Here are examples that show how each surgery made this issue of chaotic turbulent unguided flow worse:
2006 pre-surgery (left) 10L/min ( angled and side views)
2007 sub-total (left) 10L/min (angled and side views)
2011 (left) after TWO bilateral turbinate reductions and TWO septoplasties No arrows are necessary
Prior to finally getting help, 2011 and 2012 were the worst and hardest years of my life. I felt exactly like these pictures above look. Many traces result in turbulent re-circulation patterns. I was hardly sleeping at all. I was experiencing anxiety attacks so severe that I had to lay on the ground several times per day, even at work. I was out of breath with almost any activity. Mental feelings of suffocation alarm were near constant.

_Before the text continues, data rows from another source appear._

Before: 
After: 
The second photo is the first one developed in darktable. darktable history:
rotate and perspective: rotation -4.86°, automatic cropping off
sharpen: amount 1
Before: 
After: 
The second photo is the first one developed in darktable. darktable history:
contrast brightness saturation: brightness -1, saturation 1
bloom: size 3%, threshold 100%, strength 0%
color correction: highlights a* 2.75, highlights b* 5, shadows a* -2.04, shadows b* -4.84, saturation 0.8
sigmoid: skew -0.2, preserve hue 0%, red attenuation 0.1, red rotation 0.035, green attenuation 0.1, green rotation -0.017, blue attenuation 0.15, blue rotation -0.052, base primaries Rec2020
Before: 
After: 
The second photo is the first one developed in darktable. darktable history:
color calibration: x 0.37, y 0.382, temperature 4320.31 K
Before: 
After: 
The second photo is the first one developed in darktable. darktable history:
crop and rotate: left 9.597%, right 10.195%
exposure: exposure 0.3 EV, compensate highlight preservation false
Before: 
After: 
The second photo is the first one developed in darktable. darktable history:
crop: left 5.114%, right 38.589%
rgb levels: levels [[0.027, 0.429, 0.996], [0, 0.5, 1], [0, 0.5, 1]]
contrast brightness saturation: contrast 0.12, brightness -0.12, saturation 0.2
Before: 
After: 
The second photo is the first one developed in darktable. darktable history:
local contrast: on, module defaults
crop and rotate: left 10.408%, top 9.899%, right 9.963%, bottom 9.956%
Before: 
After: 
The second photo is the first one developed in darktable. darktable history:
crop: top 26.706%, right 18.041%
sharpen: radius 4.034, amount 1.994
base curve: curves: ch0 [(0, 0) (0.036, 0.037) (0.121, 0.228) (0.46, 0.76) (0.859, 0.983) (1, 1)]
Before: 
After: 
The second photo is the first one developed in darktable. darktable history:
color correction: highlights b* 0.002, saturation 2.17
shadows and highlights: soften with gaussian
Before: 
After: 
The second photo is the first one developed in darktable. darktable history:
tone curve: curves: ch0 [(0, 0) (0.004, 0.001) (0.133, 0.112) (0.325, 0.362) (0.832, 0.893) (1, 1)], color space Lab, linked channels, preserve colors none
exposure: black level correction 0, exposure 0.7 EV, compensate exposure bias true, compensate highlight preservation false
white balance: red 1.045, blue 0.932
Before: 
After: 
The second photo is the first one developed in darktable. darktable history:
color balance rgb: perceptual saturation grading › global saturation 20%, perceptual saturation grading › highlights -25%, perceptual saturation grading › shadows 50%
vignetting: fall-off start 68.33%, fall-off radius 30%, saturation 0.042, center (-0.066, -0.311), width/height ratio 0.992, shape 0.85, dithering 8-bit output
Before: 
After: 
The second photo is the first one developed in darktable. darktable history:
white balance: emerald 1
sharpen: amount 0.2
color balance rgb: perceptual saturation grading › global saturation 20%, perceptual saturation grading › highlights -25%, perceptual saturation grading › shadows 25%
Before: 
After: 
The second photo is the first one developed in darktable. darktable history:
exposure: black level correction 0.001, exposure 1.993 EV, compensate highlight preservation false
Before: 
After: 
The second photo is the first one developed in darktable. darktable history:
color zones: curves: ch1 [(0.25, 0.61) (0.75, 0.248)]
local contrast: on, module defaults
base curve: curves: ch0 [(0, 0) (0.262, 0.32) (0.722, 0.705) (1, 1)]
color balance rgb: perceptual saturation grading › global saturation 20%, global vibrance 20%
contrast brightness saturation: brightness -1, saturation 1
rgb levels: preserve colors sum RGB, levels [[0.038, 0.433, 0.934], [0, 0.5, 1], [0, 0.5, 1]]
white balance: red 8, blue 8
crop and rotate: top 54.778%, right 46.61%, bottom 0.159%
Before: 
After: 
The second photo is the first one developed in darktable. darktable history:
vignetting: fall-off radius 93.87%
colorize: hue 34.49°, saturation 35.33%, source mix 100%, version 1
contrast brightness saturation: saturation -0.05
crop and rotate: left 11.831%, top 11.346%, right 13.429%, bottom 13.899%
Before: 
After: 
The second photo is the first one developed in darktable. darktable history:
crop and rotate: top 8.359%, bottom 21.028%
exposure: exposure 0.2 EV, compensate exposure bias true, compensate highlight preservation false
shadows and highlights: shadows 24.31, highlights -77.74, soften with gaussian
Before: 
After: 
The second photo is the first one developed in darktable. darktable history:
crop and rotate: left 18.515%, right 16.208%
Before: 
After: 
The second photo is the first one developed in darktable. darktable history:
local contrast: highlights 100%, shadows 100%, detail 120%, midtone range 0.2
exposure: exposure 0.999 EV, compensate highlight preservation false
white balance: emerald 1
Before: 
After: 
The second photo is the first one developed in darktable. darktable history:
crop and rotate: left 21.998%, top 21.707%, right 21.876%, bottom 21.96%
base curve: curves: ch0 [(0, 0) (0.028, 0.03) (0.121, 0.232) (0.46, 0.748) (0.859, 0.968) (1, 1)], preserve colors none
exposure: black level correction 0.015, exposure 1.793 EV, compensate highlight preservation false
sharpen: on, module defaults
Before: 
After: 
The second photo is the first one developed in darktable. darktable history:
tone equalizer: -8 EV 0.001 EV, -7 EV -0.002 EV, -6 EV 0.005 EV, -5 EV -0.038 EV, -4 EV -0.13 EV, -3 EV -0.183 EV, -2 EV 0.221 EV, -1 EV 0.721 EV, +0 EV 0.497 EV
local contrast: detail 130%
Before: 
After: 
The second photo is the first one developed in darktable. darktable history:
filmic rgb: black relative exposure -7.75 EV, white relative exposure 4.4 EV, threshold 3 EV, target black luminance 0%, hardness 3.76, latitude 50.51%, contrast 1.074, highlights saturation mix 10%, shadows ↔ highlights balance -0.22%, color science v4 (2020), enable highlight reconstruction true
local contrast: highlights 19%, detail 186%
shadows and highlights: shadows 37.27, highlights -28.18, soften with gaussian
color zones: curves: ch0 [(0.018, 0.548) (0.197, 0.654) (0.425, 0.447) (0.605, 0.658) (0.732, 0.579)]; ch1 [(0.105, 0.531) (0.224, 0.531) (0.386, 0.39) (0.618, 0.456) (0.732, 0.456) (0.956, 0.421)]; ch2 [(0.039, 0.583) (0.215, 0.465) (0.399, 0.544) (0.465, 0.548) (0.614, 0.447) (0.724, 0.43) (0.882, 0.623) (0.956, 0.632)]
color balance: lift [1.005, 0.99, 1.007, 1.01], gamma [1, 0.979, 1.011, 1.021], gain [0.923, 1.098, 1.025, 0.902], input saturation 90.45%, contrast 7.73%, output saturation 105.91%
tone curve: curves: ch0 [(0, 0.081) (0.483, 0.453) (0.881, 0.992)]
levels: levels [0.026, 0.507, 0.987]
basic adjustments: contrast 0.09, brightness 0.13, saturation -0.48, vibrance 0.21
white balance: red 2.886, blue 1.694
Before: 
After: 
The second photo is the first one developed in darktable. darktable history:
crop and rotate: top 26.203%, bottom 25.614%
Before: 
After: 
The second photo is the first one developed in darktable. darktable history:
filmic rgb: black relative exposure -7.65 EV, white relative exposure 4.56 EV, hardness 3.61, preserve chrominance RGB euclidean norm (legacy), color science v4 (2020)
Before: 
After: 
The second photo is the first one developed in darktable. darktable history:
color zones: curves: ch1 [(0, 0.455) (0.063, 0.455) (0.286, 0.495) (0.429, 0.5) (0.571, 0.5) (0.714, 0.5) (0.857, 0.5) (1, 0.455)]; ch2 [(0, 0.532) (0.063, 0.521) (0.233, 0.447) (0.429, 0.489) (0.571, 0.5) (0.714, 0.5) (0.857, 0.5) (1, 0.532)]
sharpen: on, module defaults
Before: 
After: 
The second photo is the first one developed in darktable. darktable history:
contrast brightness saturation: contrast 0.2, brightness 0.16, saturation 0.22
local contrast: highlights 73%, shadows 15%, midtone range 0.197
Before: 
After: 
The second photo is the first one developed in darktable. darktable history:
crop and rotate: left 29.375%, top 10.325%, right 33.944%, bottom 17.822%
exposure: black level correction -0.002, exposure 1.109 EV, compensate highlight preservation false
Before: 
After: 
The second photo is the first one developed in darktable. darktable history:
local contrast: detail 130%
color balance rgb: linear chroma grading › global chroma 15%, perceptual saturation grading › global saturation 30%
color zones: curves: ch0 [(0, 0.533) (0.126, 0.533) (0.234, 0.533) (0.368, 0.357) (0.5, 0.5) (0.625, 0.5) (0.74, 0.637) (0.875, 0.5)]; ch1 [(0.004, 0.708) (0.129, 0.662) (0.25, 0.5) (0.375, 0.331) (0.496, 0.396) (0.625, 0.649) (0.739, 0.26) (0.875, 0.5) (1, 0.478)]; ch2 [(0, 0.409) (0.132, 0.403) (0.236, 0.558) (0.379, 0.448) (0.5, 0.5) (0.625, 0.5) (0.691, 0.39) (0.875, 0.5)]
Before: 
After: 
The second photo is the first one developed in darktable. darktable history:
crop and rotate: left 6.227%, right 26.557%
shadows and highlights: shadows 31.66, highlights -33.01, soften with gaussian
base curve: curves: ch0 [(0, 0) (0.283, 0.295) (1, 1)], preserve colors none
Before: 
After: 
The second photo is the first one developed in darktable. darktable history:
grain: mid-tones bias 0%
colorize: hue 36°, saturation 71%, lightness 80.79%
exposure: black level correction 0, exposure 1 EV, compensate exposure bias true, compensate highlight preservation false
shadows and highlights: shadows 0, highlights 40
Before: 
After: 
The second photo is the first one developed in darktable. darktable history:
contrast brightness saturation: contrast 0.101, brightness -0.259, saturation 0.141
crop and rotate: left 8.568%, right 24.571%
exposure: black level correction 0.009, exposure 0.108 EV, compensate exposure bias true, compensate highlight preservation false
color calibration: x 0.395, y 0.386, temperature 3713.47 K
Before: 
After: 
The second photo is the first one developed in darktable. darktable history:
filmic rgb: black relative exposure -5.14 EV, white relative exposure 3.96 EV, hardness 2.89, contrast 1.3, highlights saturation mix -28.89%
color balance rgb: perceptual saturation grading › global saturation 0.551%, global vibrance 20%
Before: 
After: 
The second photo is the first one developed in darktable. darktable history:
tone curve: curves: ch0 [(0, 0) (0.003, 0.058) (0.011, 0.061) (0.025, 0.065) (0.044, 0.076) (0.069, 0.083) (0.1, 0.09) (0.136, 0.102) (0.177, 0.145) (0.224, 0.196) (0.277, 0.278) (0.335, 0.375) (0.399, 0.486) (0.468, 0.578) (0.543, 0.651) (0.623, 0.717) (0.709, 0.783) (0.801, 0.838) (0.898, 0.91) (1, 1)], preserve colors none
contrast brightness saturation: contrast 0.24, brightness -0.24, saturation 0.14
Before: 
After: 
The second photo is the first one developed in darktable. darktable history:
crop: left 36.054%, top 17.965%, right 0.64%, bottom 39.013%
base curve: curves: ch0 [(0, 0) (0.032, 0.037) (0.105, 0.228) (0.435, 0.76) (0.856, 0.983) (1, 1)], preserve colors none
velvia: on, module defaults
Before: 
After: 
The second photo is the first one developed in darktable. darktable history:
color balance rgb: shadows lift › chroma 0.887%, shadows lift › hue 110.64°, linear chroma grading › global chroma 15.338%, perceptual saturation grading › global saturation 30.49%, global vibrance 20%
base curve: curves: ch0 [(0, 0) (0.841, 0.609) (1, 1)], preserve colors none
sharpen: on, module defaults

Even bringing a towel to my face or a glass of water to my mouth could sometimes unconsciously provoke deep hidden primeval fears of suffocation when least expecting it. Nerve pains and dryness were beginning to be unbearable. Each breath brought a very unpleasant signal in my brain like a mild electrical shock where something was supposed to be happening but wasn’t. I had intense headaches originating from this same area. There was a longing in my brain for a reward for the simple act of breathing and there was none. These symptoms varied throughout the day and were most often worse late in the day as fatigue intensified. The cure for most things is of course rest but the sardonic irony of ENS is that you can’t sleep and there is no rest from it day or night.